From the forum thread on the propane Kawasaki FH500V that won't start, write out word for word the passage starting with "About half the" and going on through "(Sep 14, 2006)".

_Document section_
=-=-=-=-=

# Propane Kawasaki FH500V Wont Start



## LSE (Apr 4, 2012)

Kawasaki FH500V-AS18-01

Propane Buffer with Kawasaki FH500V hard to start.
Tries to start for only a second then dies.
About half the attempts it will backfire and make a "psssst" sound.

Adjusted Valves to .006, checked spark (good), Plugs (good), Propane tank is half full, Bled Hose (pushed valve in on Coupler connector to release pressure, and reconnected, turned Service Valve on tank on slowly). 
This unit had new Head Gaskets put on about 4 months ago.

Any suggestions?
Thank You!


----------



## 30yearTech (Sep 14, 2006)

It's been awhile since I have worked on a propane powered unit, but I do know if you don't have sufficient pressure out of the regulator, it will act as if it's not getting enough fuel.

Best of Luck...:thumbsup:


----------



## LSE (Apr 4, 2012)

30yearTech said:


> It's been awhile since I have worked on a propane powered unit, but I do know if you don't have sufficient pressure out of the regulator, it will act as if it's not getting enough fuel.
> 
> Best of Luck...:thumbsup:


Thank You, I will check that for sure!


----------

=-=-=-=-=

_Excerpted records_
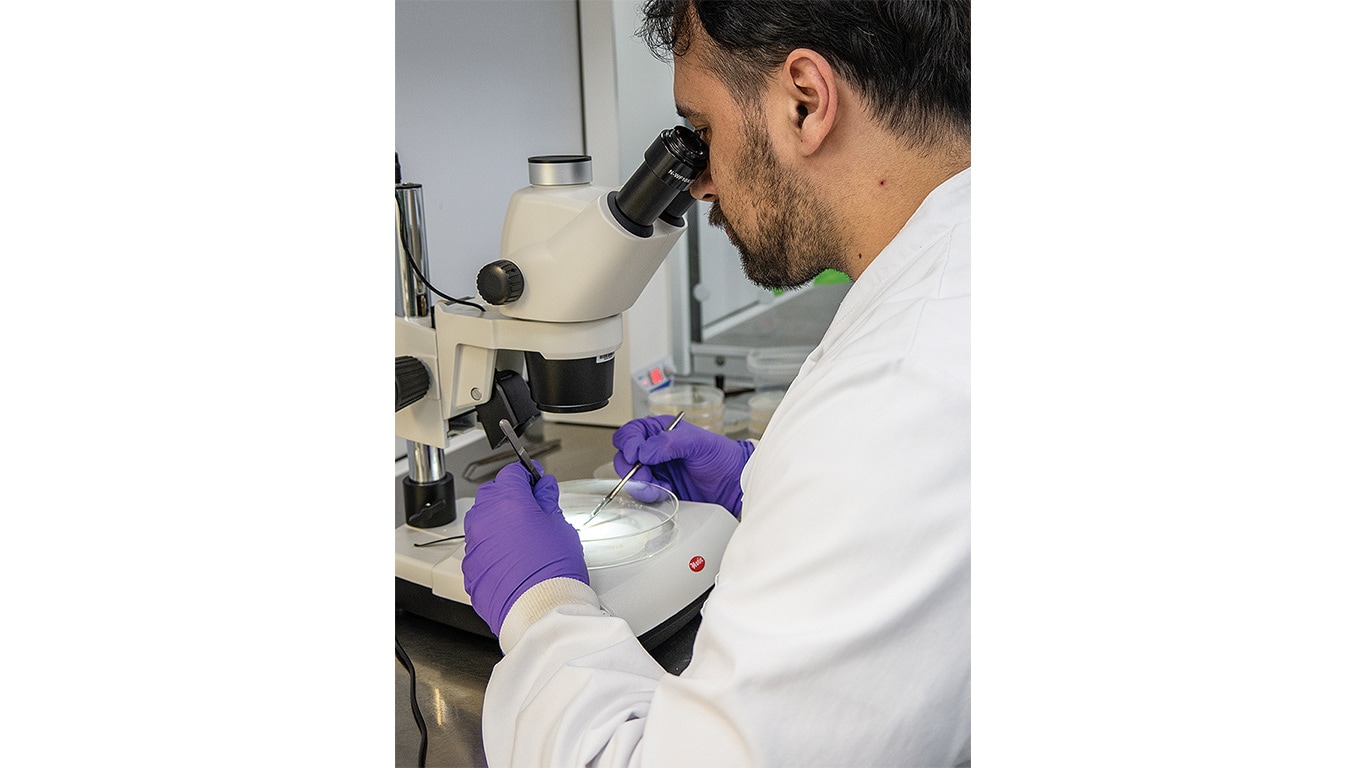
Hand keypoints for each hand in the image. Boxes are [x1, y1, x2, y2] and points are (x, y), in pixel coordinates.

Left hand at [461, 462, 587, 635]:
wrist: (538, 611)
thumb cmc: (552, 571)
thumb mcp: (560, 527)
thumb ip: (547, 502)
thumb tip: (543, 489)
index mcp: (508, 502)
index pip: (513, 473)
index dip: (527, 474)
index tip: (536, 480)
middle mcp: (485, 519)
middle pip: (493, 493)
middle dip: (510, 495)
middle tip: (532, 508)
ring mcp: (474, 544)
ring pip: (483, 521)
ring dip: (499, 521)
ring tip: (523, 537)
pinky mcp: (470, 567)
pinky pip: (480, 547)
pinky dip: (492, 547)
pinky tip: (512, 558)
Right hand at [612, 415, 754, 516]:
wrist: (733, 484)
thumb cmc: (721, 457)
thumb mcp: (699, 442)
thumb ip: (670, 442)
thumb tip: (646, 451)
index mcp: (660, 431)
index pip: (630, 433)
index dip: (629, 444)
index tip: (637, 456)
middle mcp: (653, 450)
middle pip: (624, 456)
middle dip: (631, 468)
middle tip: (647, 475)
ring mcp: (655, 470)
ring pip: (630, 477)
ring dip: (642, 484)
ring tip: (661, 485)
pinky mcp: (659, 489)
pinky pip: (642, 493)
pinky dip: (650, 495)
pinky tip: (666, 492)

=-=-=-=-=

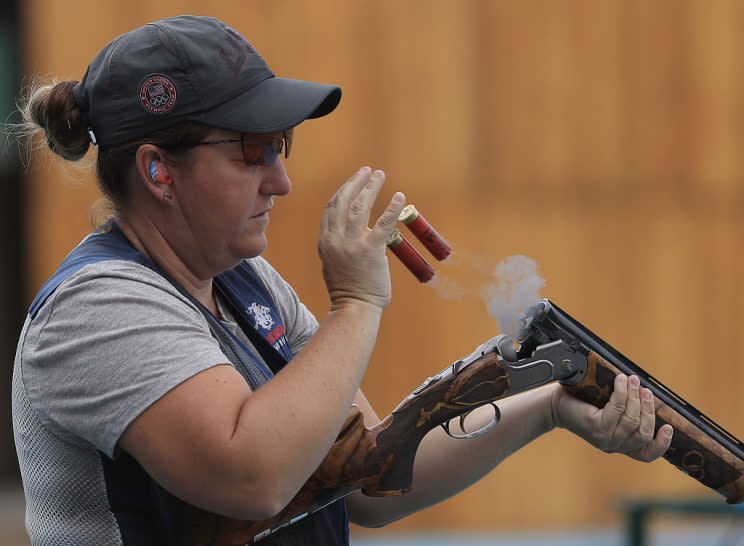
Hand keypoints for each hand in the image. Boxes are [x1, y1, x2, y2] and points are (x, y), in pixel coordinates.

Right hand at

=-=-=-=-=

_Task answer_
About half the attempts it will backfire and make a "psssst" sound.

Adjusted Valves to .006, checked spark (good), Plugs (good), Propane tank is half full, Bled Hose (pushed valve in on Coupler connector to release pressure, and reconnected, turned Service Valve on tank on slowly). 
This unit had new Head Gaskets put on about 4 months ago.

Any suggestions?
Thank You!


----------



## 30yearTech (Sep 14, 2006)